- _Set exercise_
Please copy out each line of the data below that contains the string "zscale", leaving out all other lines.

— begin —

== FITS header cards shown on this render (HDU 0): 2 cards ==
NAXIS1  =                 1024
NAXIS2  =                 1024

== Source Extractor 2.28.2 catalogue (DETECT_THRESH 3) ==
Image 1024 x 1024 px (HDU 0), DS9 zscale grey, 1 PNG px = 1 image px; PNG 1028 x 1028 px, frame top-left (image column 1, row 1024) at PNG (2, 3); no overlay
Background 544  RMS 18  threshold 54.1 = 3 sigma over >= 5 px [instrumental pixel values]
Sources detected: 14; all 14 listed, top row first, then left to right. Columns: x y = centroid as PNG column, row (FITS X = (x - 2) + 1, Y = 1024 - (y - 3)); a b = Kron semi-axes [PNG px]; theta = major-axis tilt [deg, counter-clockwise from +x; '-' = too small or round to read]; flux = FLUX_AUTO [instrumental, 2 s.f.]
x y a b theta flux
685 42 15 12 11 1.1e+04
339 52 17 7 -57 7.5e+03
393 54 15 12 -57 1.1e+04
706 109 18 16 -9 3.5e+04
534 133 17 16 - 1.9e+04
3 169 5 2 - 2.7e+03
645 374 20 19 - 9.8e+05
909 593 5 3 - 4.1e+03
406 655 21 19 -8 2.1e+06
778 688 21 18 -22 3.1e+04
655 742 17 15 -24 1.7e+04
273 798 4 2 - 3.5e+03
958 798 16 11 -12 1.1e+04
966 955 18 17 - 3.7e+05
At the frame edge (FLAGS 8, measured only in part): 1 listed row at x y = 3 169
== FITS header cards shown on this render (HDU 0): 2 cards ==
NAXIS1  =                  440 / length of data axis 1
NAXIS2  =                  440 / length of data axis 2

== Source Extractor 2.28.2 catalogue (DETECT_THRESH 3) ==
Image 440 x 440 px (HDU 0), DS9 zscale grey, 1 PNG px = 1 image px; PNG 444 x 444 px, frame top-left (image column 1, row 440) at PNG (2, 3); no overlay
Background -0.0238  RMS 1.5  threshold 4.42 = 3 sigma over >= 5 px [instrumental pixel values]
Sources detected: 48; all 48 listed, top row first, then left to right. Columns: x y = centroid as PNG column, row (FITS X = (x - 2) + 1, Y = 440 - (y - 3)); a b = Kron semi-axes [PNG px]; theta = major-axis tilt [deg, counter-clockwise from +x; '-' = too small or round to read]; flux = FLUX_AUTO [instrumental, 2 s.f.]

— end —

- _Reply_
Image 1024 x 1024 px (HDU 0), DS9 zscale grey, 1 PNG px = 1 image px; PNG 1028 x 1028 px, frame top-left (image column 1, row 1024) at PNG (2, 3); no overlay
Image 440 x 440 px (HDU 0), DS9 zscale grey, 1 PNG px = 1 image px; PNG 444 x 444 px, frame top-left (image column 1, row 440) at PNG (2, 3); no overlay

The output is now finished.